The subtopic introduces advanced memory allocator strategies (pool and dynamic allocators) that are not directly covered in the parent overview.
It adds nuanced handling of recursion limits, UTF-8 validation, and floating-point rounding correctness, extending beyond what the parent topic broadly describes.
The integration ensures that parsing performance and correctness are maximized, enabling the higher-level Python integration and benchmarking modules to rely on a robust and efficient core.

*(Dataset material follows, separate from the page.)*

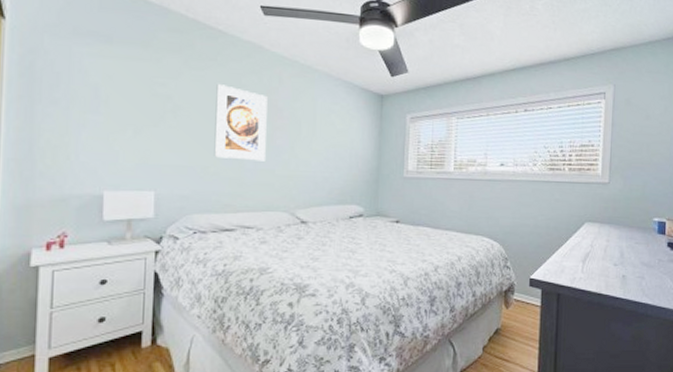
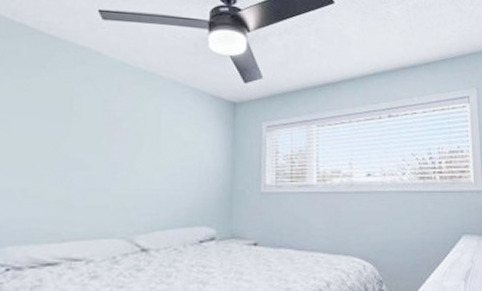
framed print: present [214,84,268,161] -> none [37,94,104,180]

Mermaid Diagram: Core Parsing Flow in Embedded yyjson

flowchart TD
    Start[Start Parsing] --> Allocator[Setup Allocator]
    Allocator --> CopyInput[Copy & Pad Input Buffer]
    CopyInput --> SkipSpace[Skip Spaces & Comments (if allowed)]
    SkipSpace --> TokenParse{Next Token}
    TokenParse -->|Object Start '{'| ObjBegin[Begin Object]
    TokenParse -->|Array Start '['| ArrBegin[Begin Array]
    TokenParse -->|String '"'| ReadString[Read String (UTF-8 & Escapes)]
    TokenParse -->|Number| ReadNumber[Read Number (Fast/Bigint)]
    TokenParse -->|Literal| ReadLiteral[Read true/false/null/NaN/Inf]
    TokenParse -->|End Document| End[Parsing Complete]
    ObjBegin --> ObjKey[Parse Object Key]
    ObjKey --> ObjVal[Parse Object Value]
    ObjVal --> TokenParse
    ArrBegin --> ArrVal[Parse Array Value]
    ArrVal --> TokenParse
    ReadString --> TokenParse
    ReadNumber --> TokenParse
    ReadLiteral --> TokenParse
    TokenParse -->|Error| Error[Error Handling & Cleanup]
    Error --> End

This diagram highlights the core FSM-driven process of JSON parsing within the embedded **yyjson** integration, showing allocator setup, input preparation, token parsing, recursive container handling, and error management.

The **Embedded yyjson Integration** serves as the high-performance, low-level JSON engine enabling the broader project to achieve its goals of speed, correctness, and robustness. Its careful memory management and parsing optimizations are central to the overall system's efficiency and reliability.